# Requirement
Below are some records. How many of their lines contain the string "Analytics"? Give the number only.

# Data provided
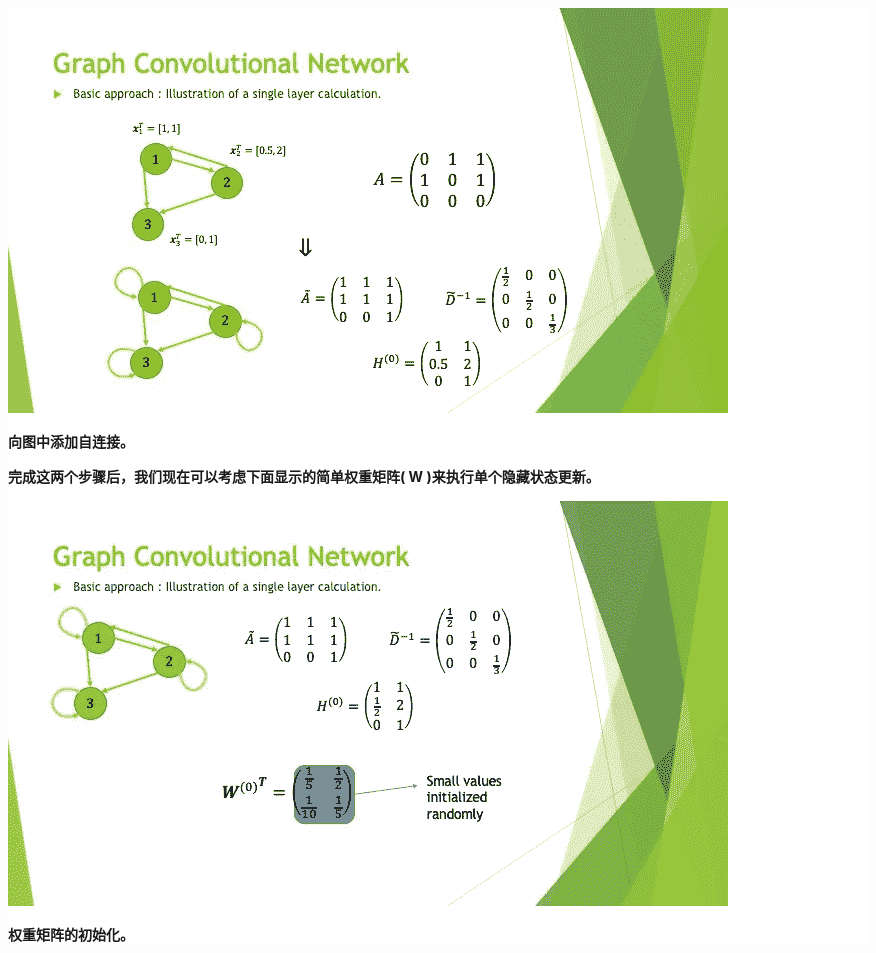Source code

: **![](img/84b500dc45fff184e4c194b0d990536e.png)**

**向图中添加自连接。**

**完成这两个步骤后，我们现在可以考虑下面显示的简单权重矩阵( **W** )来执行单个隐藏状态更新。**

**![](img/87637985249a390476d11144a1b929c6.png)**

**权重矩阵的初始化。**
...
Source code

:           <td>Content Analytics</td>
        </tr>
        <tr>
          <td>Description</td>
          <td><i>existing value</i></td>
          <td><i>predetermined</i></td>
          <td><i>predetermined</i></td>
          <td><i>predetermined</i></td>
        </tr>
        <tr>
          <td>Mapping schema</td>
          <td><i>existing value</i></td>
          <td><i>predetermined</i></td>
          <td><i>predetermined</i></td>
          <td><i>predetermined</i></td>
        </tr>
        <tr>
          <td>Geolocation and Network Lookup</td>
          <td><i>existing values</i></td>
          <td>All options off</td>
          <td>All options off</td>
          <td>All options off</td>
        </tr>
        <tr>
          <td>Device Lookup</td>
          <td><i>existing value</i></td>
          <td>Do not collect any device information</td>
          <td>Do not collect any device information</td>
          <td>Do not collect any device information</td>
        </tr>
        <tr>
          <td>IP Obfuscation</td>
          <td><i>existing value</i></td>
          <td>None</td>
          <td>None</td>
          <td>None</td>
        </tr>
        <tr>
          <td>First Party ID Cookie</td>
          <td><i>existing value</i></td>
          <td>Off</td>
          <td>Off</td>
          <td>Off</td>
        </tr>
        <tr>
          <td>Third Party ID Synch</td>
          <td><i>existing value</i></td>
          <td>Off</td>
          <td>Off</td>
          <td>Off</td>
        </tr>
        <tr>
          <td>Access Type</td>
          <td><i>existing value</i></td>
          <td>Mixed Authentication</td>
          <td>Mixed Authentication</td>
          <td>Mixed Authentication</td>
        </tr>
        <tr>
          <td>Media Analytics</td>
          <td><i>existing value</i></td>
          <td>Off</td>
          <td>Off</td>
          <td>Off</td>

# Solution for this exercise
2